[WRITTEN TASK] Retype the records in full, exactly as they stand.

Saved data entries
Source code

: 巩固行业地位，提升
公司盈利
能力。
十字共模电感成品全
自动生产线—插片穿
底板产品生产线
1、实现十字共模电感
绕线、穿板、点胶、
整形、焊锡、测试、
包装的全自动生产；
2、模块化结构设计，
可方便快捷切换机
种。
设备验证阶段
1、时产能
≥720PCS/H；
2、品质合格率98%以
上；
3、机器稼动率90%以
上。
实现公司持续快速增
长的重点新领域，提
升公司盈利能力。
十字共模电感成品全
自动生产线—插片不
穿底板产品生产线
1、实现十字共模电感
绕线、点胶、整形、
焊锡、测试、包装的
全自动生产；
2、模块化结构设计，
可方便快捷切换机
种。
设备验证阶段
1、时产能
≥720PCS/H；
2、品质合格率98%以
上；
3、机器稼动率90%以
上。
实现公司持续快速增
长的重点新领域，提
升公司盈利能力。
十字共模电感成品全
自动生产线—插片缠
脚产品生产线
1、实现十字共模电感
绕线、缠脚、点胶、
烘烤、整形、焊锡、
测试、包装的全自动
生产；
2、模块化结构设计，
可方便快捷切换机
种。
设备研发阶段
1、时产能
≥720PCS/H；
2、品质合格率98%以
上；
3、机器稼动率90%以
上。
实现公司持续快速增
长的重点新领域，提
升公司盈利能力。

[OUTPUT BELOW]
Source code

: 巩固行业地位，提升
公司盈利
能力。
十字共模电感成品全
自动生产线—插片穿
底板产品生产线
1、实现十字共模电感
绕线、穿板、点胶、
整形、焊锡、测试、
包装的全自动生产；
2、模块化结构设计，
可方便快捷切换机
种。
设备验证阶段
1、时产能
≥720PCS/H；
2、品质合格率98%以
上；
3、机器稼动率90%以
上。
实现公司持续快速增
长的重点新领域，提
升公司盈利能力。
十字共模电感成品全
自动生产线—插片不
穿底板产品生产线
1、实现十字共模电感
绕线、点胶、整形、
焊锡、测试、包装的
全自动生产；
2、模块化结构设计，
可方便快捷切换机
种。
设备验证阶段
1、时产能
≥720PCS/H；
2、品质合格率98%以
上；
3、机器稼动率90%以
上。
实现公司持续快速增
长的重点新领域，提
升公司盈利能力。
十字共模电感成品全
自动生产线—插片缠
脚产品生产线
1、实现十字共模电感
绕线、缠脚、点胶、
烘烤、整形、焊锡、
测试、包装的全自动
生产；
2、模块化结构设计，
可方便快捷切换机
种。
设备研发阶段
1、时产能
≥720PCS/H；
2、品质合格率98%以
上；
3、机器稼动率90%以
上。
实现公司持续快速增
长的重点新领域，提
升公司盈利能力。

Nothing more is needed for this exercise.